Dan L. Fortenbacher, O.D.,FCOVD

August is National Children’s Vision and Learning Month

Brainy The College of Optometrist in Vision Development (COVD) has issued the following information regarding the critical link between vision and learning:

1 out of 4 children struggle with reading and learning because of undiagnosed vision problems.

  • Problems with attention, reading, and learning, are just a few of the symptoms that can be improved when vision disorders are found and treated appropriately.

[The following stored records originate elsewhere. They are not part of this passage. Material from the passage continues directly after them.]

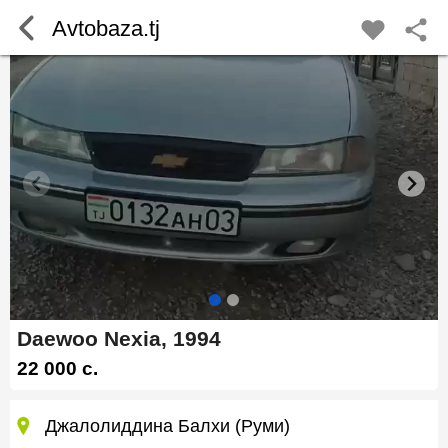
Avtobaza.tj
Daewoo Nexia, 1994
22 000 c.
Джалолиддина Балхи (Руми)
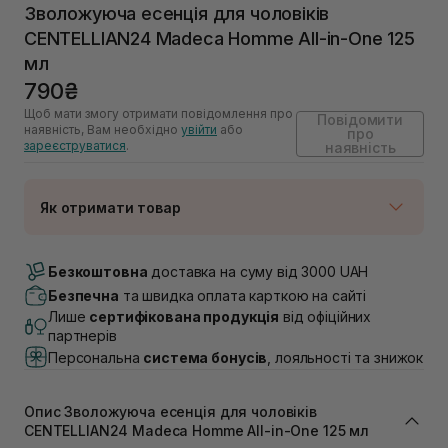
Зволожуюча есенція для чоловіків
CENTELLIAN24 Madeca Homme All-in-One 125
мл
790₴
Щоб мати змогу отримати повідомлення про
Повідомити
наявність, Вам необхідно
увійти
або
про
зареєструватися
.
наявність
Як отримати товар
Доставка Новою Поштою
Немає в наявності!
Безкоштовна
доставка на суму від 3000 UAH
Самовивіз м. Луцьк, вул. Винниченка 4
Безпечна
та швидка оплата карткою на сайті
Немає в наявності!
Лише
сертифікована продукція
від офіційних
Самовивіз м. Львів, вул. Академіка Підстригача, 1В
партнерів
(Duck’s Lake)
Персональна
система бонусів
, лояльності та знижок
Немає в наявності!
Самовивіз м. Львів, вул. Івана Франка 36
Немає в наявності!
Опис Зволожуюча есенція для чоловіків
Самовивіз м. Львів, вул. Степана Бандери 45
CENTELLIAN24 Madeca Homme All-in-One 125 мл
Немає в наявності!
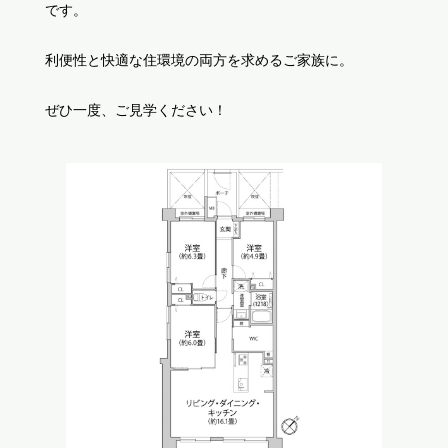
です。
利便性と快適な住環境の両方を求めるご家族に。
ぜひ一度、ご見学ください！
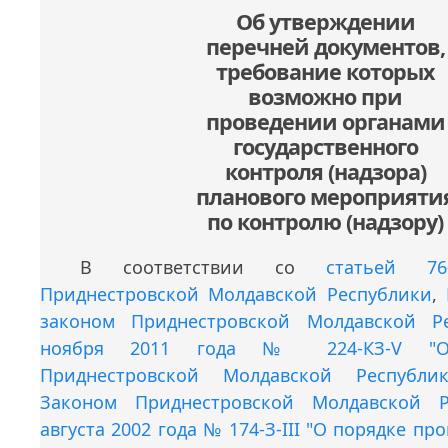
Об утверждении
перечней документов,
требование которых
возможно при
проведении органами
государственного
контроля (надзора)
планового мероприяти
по контролю (надзору)
В соответствии со
статьей 76
Приднестровской Молдавской Республики
,
законом Приднестровской Молдавской Р
ноября 2011 года № 224-КЗ-V "О 
Приднестровской Молдавской Республик
Законом Приднестровской Молдавской 
августа 2002 года № 174-З-III "О порядке п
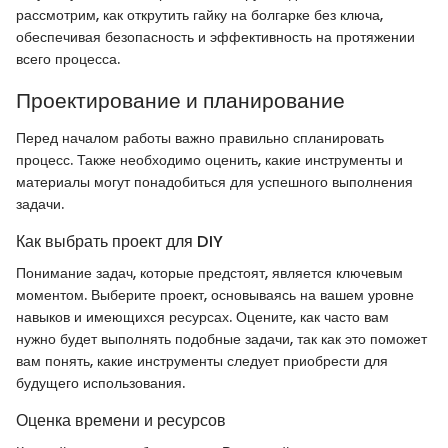
рассмотрим, как открутить гайку на болгарке без ключа,
обеспечивая безопасность и эффективность на протяжении
всего процесса.
Проектирование и планирование
Перед началом работы важно правильно спланировать
процесс. Также необходимо оценить, какие инструменты и
материалы могут понадобиться для успешного выполнения
задачи.
Как выбрать проект для DIY
Понимание задач, которые предстоят, является ключевым
моментом. Выберите проект, основываясь на вашем уровне
навыков и имеющихся ресурсах. Оцените, как часто вам
нужно будет выполнять подобные задачи, так как это поможет
вам понять, какие инструменты следует приобрести для
будущего использования.
Оценка времени и ресурсов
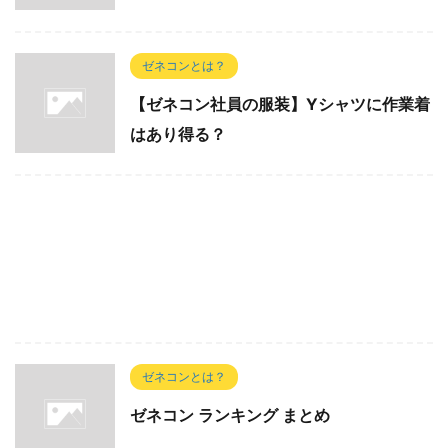
ゼネコンとは？
【ゼネコン社員の服装】Yシャツに作業着
はあり得る？
ゼネコンとは？
ゼネコン ランキング まとめ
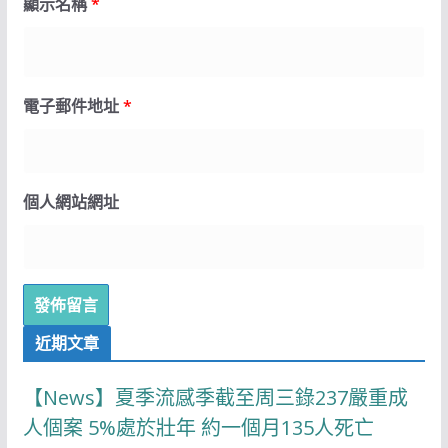
顯示名稱
*
電子郵件地址
*
個人網站網址
近期文章
【News】夏季流感季截至周三錄237嚴重成
人個案 5%處於壯年 約一個月135人死亡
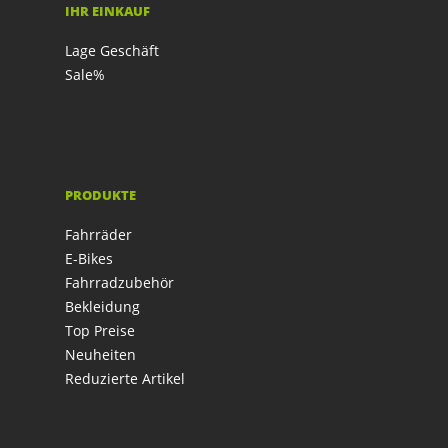
IHR EINKAUF
Lage Geschäft
Sale%
PRODUKTE
Fahrräder
E-Bikes
Fahrradzubehör
Bekleidung
Top Preise
Neuheiten
Reduzierte Artikel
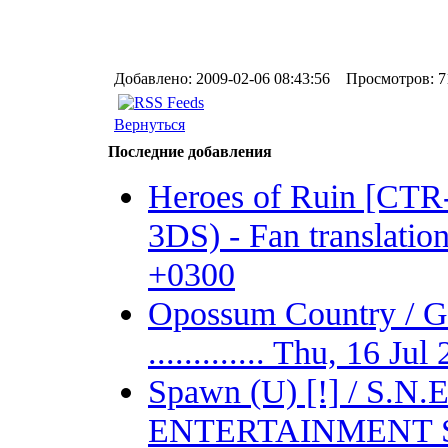
Добавлено: 2009-02-06 08:43:56 Просмотров: 7
Вернуться
Последние добавления
Heroes of Ruin [CT
3DS) - Fan translation 
+0300
Opossum Country /
............. Thu, 16 J
Spawn (U) [!] / S.
ENTERTAINMENT SYSTE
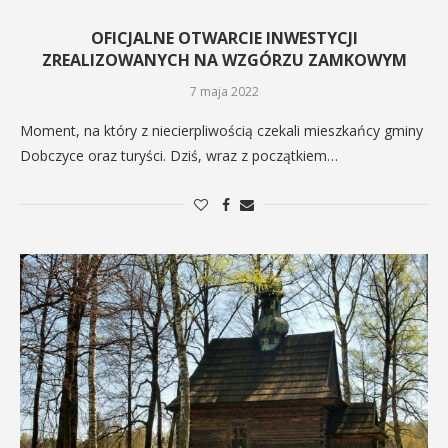
OFICJALNE OTWARCIE INWESTYCJI
ZREALIZOWANYCH NA WZGÓRZU ZAMKOWYM
7 maja 2022
Moment, na który z niecierpliwością czekali mieszkańcy gminy
Dobczyce oraz turyści. Dziś, wraz z początkiem…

The symptoms of learning-related vision problems are often overlooked or mislabeled, yet they are usually very visible.  Following is a list of some of the more obvious symptoms parents and teachers should keep an eye out for:

  • Frequent loss of place when reading
  • Confuses similar looking words
  • Poor reading comprehension
  • Sloppy Handwriting
  • Failure to recognize the same word in next sentence
  • Complains of eyes hurting or headaches after reading
  • Avoidance of close work (such as reading)
  • Attention problems

Any of the above symptoms may be a sign that your child may be struggling with a learning-related vision problem.  Fortunately, through vision therapy many learning related vision problems can be corrected.

For a more in depth checklist of symptoms, information on vision therapy and the critical link between vision and learning or to find a doctor near you…visit this link.

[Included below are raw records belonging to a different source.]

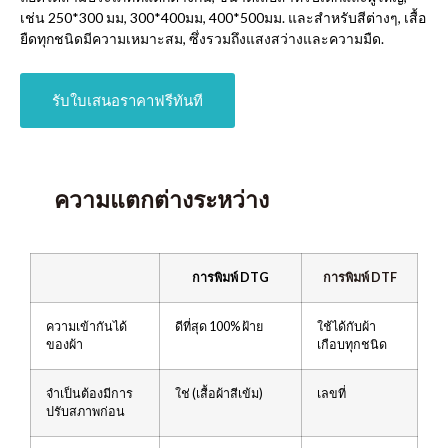
เช่น 250*300 มม, 300*400มม, 400*500มม. และสำหรับสีต่างๆ, เสื้อ
ยืดทุกชนิดมีความเหมาะสม, ซึ่งรวมถึงแสงสว่างและความมืด.
รับใบเสนอราคาฟรีทันที
ความแตกต่างระหว่าง
การพิมพ์ DTG
การพิมพ์ DTF
ความเข้ากันได้
ดีที่สุด 100% ฝ้าย
ใช้ได้กับผ้า
ของผ้า
เกือบทุกชนิด
จำเป็นต้องมีการ
ใช่ (เสื้อผ้าสีเข้ม)
เลขที่
ปรับสภาพก่อน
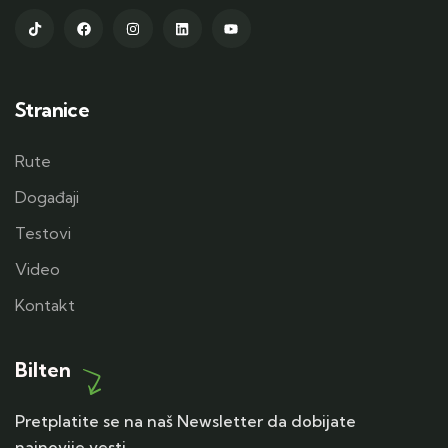
Stranice
Rute
Događaji
Testovi
Video
Kontakt
Bilten
Pretplatite se na naš Newsletter da dobijate
najnovije vesti.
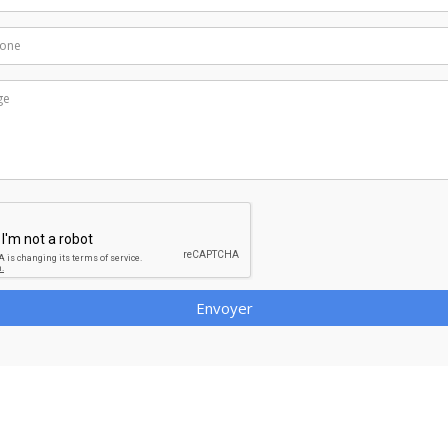
Envoyer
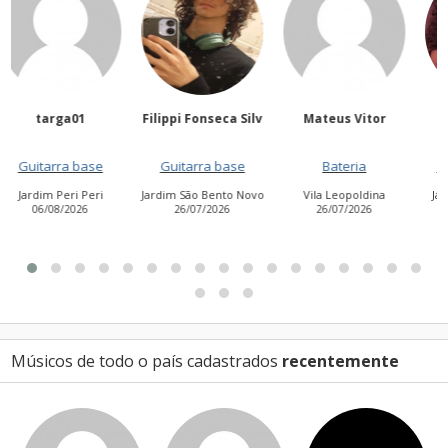
Filippi Fonseca Silv
Mateus Vitor
Anailuj Avlis
Guitarra base
Bateria
Vocalista - Baixo
Jardim São Bento Novo
Vila Leopoldina
Jardim Aurora (Zona
26/07/2026
26/07/2026
Leste)
21/07/2026
Músicos de todo o país cadastrados
recentemente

April is Autism Awareness Month

Autism Autism is the fastest growing developmental disability in the United States affecting 1 in every 150 individuals.  Autism is categorized under the term ASD, which stands for autism spectrum disorders.  A spectrum disorder refers to the varying degree of behavior affecting the individual.

One might ask how vision therapy can benefit an individual with autism.  To fully answer that question it is important to realize that our vision is composed of two distint systems, ambient and focal.

Our focal system allows us to answer the question, “What is it?”  This particular area of our vision utilizes the central field of vision, is a conscious process and works independently from our other sensory systems.

In contrast, the ambient system involves more of our full visual field, is a non-conscious process and has an integral role with the other sensory systems.  The questions of, “Where am I?” and “Where is it? are examples of those addressed by the ambient system.

Those with autism tend to have a preference for their focal visual system which can be quite detrimental since the ambient system allows us to accurately judge distances, the speed of moving objects, as well as interpreting the body language of others.  This lack of visual attention creates a barrier for the brain to interpret and process information received from the ambient system.

Vision is a learned process, and can therefore be accelerated by retraining the visual system to work more efficiently.  Vision therapy is a individualized treatment program designed to improve on the patient’s fundamental visual skills. The development of the ambient system can also be enhanced through vision therapy as well as the integration of the focal and ambient systems, necessary for accurate visual processing to occur.

If you have an interest in learning more about the relationship between vision therapy and autism there will be an informational presentation by Dr. Dan L. Fortenbacher, O.D.,FCOVD at WOW Vision Therapy on Monday April 21 at 7:00 p.m.  This free seminar is put on by the Autism Awareness Project, which is a cooperative effort between parents and service providers in Berrien county dedicated to raising awareness of ASD in our community.  The presentation will be held at WOW Vision Therapy, 2908 Division Street in St. Joseph, Michigan 49085.